Saved entries:
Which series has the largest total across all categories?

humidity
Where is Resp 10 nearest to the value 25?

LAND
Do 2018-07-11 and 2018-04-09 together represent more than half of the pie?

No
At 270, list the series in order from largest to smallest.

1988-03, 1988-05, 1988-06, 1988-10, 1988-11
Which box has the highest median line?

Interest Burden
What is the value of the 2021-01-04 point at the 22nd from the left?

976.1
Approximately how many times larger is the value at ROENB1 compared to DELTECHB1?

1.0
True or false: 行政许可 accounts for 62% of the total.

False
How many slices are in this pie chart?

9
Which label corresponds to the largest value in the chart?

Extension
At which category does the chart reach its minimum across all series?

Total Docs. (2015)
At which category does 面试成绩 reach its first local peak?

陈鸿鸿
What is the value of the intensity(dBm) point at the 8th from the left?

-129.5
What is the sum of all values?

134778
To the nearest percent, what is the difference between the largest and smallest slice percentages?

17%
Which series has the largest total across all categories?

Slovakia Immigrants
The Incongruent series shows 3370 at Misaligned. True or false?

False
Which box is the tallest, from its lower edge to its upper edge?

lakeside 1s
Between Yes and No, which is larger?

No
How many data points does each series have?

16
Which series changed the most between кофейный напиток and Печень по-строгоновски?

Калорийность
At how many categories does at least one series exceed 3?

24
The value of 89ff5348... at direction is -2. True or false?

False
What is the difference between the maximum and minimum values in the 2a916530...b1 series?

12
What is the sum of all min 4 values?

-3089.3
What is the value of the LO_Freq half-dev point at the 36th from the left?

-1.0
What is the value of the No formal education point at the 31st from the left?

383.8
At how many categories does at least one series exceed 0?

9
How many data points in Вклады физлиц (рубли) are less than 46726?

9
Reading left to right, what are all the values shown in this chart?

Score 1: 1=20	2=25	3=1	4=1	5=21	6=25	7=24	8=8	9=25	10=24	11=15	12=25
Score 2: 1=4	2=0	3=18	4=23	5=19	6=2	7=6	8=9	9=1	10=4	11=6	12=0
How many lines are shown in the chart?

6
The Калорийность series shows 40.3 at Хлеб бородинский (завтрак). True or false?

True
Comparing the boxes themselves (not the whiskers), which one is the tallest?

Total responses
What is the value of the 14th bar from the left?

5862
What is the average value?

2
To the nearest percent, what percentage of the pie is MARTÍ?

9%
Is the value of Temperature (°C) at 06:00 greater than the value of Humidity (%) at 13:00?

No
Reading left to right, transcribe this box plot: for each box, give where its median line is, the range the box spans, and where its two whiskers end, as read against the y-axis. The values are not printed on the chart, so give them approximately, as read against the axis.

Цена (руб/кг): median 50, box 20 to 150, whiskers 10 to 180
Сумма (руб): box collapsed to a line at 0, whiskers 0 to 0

> [WHAT YOU ARE ASKED TO DO]
Reproduce the records word for word, from their first line through the line containing "At how many categories does at least one series exceed 3?", with that line included.

> [RESPONSE TO THIS EXERCISE]
Which series has the largest total across all categories?

humidity
Where is Resp 10 nearest to the value 25?

LAND
Do 2018-07-11 and 2018-04-09 together represent more than half of the pie?

No
At 270, list the series in order from largest to smallest.

1988-03, 1988-05, 1988-06, 1988-10, 1988-11
Which box has the highest median line?

Interest Burden
What is the value of the 2021-01-04 point at the 22nd from the left?

976.1
Approximately how many times larger is the value at ROENB1 compared to DELTECHB1?

1.0
True or false: 行政许可 accounts for 62% of the total.

False
How many slices are in this pie chart?

9
Which label corresponds to the largest value in the chart?

Extension
At which category does the chart reach its minimum across all series?

Total Docs. (2015)
At which category does 面试成绩 reach its first local peak?

陈鸿鸿
What is the value of the intensity(dBm) point at the 8th from the left?

-129.5
What is the sum of all values?

134778
To the nearest percent, what is the difference between the largest and smallest slice percentages?

17%
Which series has the largest total across all categories?

Slovakia Immigrants
The Incongruent series shows 3370 at Misaligned. True or false?

False
Which box is the tallest, from its lower edge to its upper edge?

lakeside 1s
Between Yes and No, which is larger?

No
How many data points does each series have?

16
Which series changed the most between кофейный напиток and Печень по-строгоновски?

Калорийность
At how many categories does at least one series exceed 3?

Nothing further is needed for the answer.